● **REQUIRED ACTION**
Below are records; repeat them all exactly.

── EXERCISE DATA ──

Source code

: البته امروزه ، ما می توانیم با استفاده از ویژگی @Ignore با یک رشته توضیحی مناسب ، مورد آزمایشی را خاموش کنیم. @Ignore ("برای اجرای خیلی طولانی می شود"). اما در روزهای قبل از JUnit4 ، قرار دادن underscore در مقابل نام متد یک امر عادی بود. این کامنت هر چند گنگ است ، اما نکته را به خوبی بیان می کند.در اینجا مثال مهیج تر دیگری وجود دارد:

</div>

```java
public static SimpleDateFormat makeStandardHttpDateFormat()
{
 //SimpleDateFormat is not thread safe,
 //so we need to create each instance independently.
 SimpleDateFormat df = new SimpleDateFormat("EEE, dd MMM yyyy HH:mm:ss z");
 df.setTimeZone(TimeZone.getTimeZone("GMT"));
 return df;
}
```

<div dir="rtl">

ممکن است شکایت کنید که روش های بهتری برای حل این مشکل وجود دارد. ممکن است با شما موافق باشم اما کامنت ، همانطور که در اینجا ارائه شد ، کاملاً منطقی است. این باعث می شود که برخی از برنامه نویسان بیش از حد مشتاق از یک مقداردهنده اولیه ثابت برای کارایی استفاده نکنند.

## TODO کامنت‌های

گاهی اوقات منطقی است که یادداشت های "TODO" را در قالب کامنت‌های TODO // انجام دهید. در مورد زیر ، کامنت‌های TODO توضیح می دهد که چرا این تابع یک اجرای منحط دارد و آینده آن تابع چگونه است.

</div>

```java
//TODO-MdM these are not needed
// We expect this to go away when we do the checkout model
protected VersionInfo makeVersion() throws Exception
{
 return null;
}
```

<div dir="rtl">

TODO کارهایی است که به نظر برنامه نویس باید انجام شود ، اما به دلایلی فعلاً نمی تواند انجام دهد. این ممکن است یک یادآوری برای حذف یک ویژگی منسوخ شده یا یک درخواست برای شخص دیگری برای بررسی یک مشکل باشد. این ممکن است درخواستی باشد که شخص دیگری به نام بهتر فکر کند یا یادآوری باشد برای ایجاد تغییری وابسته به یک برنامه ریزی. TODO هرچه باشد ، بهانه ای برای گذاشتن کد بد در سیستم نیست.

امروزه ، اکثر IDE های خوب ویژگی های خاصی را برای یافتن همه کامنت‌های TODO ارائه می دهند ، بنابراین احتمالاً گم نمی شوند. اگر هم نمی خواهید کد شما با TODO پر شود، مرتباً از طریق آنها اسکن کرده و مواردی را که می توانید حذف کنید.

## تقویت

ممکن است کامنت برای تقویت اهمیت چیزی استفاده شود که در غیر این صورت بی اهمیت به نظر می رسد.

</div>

───

● **EXPECTED ANSWER**
Source code

: البته امروزه ، ما می توانیم با استفاده از ویژگی @Ignore با یک رشته توضیحی مناسب ، مورد آزمایشی را خاموش کنیم. @Ignore ("برای اجرای خیلی طولانی می شود"). اما در روزهای قبل از JUnit4 ، قرار دادن underscore در مقابل نام متد یک امر عادی بود. این کامنت هر چند گنگ است ، اما نکته را به خوبی بیان می کند.در اینجا مثال مهیج تر دیگری وجود دارد:

</div>

```java
public static SimpleDateFormat makeStandardHttpDateFormat()
{
 //SimpleDateFormat is not thread safe,
 //so we need to create each instance independently.
 SimpleDateFormat df = new SimpleDateFormat("EEE, dd MMM yyyy HH:mm:ss z");
 df.setTimeZone(TimeZone.getTimeZone("GMT"));
 return df;
}
```

<div dir="rtl">

ممکن است شکایت کنید که روش های بهتری برای حل این مشکل وجود دارد. ممکن است با شما موافق باشم اما کامنت ، همانطور که در اینجا ارائه شد ، کاملاً منطقی است. این باعث می شود که برخی از برنامه نویسان بیش از حد مشتاق از یک مقداردهنده اولیه ثابت برای کارایی استفاده نکنند.

## TODO کامنت‌های

گاهی اوقات منطقی است که یادداشت های "TODO" را در قالب کامنت‌های TODO // انجام دهید. در مورد زیر ، کامنت‌های TODO توضیح می دهد که چرا این تابع یک اجرای منحط دارد و آینده آن تابع چگونه است.

</div>

```java
//TODO-MdM these are not needed
// We expect this to go away when we do the checkout model
protected VersionInfo makeVersion() throws Exception
{
 return null;
}
```

<div dir="rtl">

TODO کارهایی است که به نظر برنامه نویس باید انجام شود ، اما به دلایلی فعلاً نمی تواند انجام دهد. این ممکن است یک یادآوری برای حذف یک ویژگی منسوخ شده یا یک درخواست برای شخص دیگری برای بررسی یک مشکل باشد. این ممکن است درخواستی باشد که شخص دیگری به نام بهتر فکر کند یا یادآوری باشد برای ایجاد تغییری وابسته به یک برنامه ریزی. TODO هرچه باشد ، بهانه ای برای گذاشتن کد بد در سیستم نیست.

امروزه ، اکثر IDE های خوب ویژگی های خاصی را برای یافتن همه کامنت‌های TODO ارائه می دهند ، بنابراین احتمالاً گم نمی شوند. اگر هم نمی خواهید کد شما با TODO پر شود، مرتباً از طریق آنها اسکن کرده و مواردی را که می توانید حذف کنید.

## تقویت

ممکن است کامنت برای تقویت اهمیت چیزی استفاده شود که در غیر این صورت بی اهمیت به نظر می رسد.

</div>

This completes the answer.